(DATA RECORDS)

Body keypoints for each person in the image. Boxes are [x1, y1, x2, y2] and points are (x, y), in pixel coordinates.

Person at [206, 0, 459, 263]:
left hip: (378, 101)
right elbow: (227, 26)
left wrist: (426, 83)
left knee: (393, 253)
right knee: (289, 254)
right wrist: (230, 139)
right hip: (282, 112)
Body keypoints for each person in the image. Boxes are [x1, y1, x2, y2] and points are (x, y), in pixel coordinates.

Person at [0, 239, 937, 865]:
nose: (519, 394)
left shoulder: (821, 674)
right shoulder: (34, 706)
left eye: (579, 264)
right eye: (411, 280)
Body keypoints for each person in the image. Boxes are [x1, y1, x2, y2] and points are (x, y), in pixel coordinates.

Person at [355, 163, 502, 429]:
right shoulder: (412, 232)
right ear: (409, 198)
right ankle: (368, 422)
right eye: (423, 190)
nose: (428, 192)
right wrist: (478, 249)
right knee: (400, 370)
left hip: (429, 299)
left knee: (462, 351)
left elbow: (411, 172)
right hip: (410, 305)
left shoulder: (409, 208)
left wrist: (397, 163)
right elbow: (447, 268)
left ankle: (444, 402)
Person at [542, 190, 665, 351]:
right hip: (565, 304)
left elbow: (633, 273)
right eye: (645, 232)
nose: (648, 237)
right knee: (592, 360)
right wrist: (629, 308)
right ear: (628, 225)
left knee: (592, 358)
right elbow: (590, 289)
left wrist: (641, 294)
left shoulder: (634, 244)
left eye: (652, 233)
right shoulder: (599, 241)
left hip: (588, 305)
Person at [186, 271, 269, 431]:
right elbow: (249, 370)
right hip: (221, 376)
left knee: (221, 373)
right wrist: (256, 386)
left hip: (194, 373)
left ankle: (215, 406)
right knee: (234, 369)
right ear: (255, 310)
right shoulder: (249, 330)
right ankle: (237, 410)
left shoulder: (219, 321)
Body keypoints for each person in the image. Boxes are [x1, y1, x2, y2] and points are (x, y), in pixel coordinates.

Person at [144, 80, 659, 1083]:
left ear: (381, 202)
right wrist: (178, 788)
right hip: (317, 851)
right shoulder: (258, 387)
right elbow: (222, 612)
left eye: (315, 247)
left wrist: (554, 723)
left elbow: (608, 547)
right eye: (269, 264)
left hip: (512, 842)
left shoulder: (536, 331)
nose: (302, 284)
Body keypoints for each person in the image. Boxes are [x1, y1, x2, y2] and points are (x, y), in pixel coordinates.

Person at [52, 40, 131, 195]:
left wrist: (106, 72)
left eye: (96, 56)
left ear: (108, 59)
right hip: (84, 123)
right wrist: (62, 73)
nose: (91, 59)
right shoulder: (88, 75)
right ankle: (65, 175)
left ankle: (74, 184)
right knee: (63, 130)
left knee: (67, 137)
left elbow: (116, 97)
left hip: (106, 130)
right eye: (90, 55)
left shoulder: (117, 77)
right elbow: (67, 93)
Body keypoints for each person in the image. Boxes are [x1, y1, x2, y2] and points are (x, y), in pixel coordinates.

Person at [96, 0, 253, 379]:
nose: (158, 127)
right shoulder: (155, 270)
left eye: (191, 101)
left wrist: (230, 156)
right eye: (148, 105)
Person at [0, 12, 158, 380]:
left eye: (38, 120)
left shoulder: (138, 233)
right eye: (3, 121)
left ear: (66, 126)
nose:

(YOUR TASK) The listing above must be transcribed exactly, line by line.

(OUTPUT OF THE TASK)
Body keypoints for each person in the image. Boxes are [x1, y1, x2, y2] and points are (x, y), in pixel coordinates.

Person at [206, 0, 459, 263]:
left hip: (378, 101)
right elbow: (227, 26)
left wrist: (426, 83)
left knee: (393, 253)
right knee: (289, 254)
right wrist: (230, 139)
right hip: (282, 112)
Body keypoints for each person in the image. Boxes are [x1, y1, x2, y2] and points are (x, y), in pixel coordinates.

Person at [0, 239, 937, 865]:
nose: (519, 394)
left shoulder: (821, 674)
right shoulder: (34, 706)
left eye: (579, 264)
right eye: (411, 280)
Body keypoints for each person in the image. Boxes are [x1, y1, x2, y2] and points are (x, y), in pixel coordinates.

Person at [355, 163, 502, 429]:
right shoulder: (412, 232)
right ear: (409, 198)
right ankle: (368, 422)
right eye: (423, 190)
nose: (428, 192)
right wrist: (478, 249)
right knee: (400, 370)
left hip: (429, 299)
left knee: (462, 351)
left elbow: (411, 172)
right hip: (410, 305)
left shoulder: (409, 208)
left wrist: (397, 163)
right elbow: (447, 268)
left ankle: (444, 402)
Person at [542, 190, 665, 351]:
right hip: (565, 304)
left elbow: (633, 273)
right eye: (645, 232)
nose: (648, 237)
right knee: (592, 360)
right wrist: (629, 308)
right ear: (628, 225)
left knee: (592, 358)
right elbow: (590, 289)
left wrist: (641, 294)
left shoulder: (634, 244)
left eye: (652, 233)
right shoulder: (599, 241)
left hip: (588, 305)
Person at [186, 271, 269, 431]:
right elbow: (249, 370)
right hip: (221, 376)
left knee: (221, 373)
right wrist: (256, 386)
left hip: (194, 373)
left ankle: (215, 406)
right knee: (234, 369)
right ear: (255, 310)
right shoulder: (249, 330)
right ankle: (237, 410)
left shoulder: (219, 321)
Body keypoints for each person in the image. Boxes are [x1, y1, x2, y2] and points are (x, y), in pixel coordinates.

Person at [144, 80, 659, 1083]:
left ear: (381, 202)
right wrist: (178, 788)
right hip: (317, 851)
right shoulder: (258, 387)
right elbow: (222, 612)
left eye: (315, 247)
left wrist: (554, 723)
left elbow: (608, 547)
right eye: (269, 264)
left hip: (512, 842)
left shoulder: (536, 331)
nose: (302, 284)
Body keypoints for each person in the image. Boxes are [x1, y1, x2, y2] and points are (x, y), in pixel coordinates.

Person at [52, 40, 131, 195]:
left wrist: (106, 72)
left eye: (96, 56)
left ear: (108, 59)
right hip: (84, 123)
right wrist: (62, 73)
nose: (91, 59)
right shoulder: (88, 75)
right ankle: (65, 175)
left ankle: (74, 184)
right knee: (63, 130)
left knee: (67, 137)
left elbow: (116, 97)
left hip: (106, 130)
right eye: (90, 55)
left shoulder: (117, 77)
right elbow: (67, 93)
Body keypoints for each person in the image. Boxes are [x1, y1, x2, y2] and points are (x, y), in pixel coordinates.

Person at [96, 0, 253, 379]:
nose: (158, 127)
right shoulder: (155, 270)
left eye: (191, 101)
left wrist: (230, 156)
right eye: (148, 105)
Person at [0, 12, 158, 380]:
left eye: (38, 120)
left shoulder: (138, 233)
right eye: (3, 121)
left ear: (66, 126)
nose:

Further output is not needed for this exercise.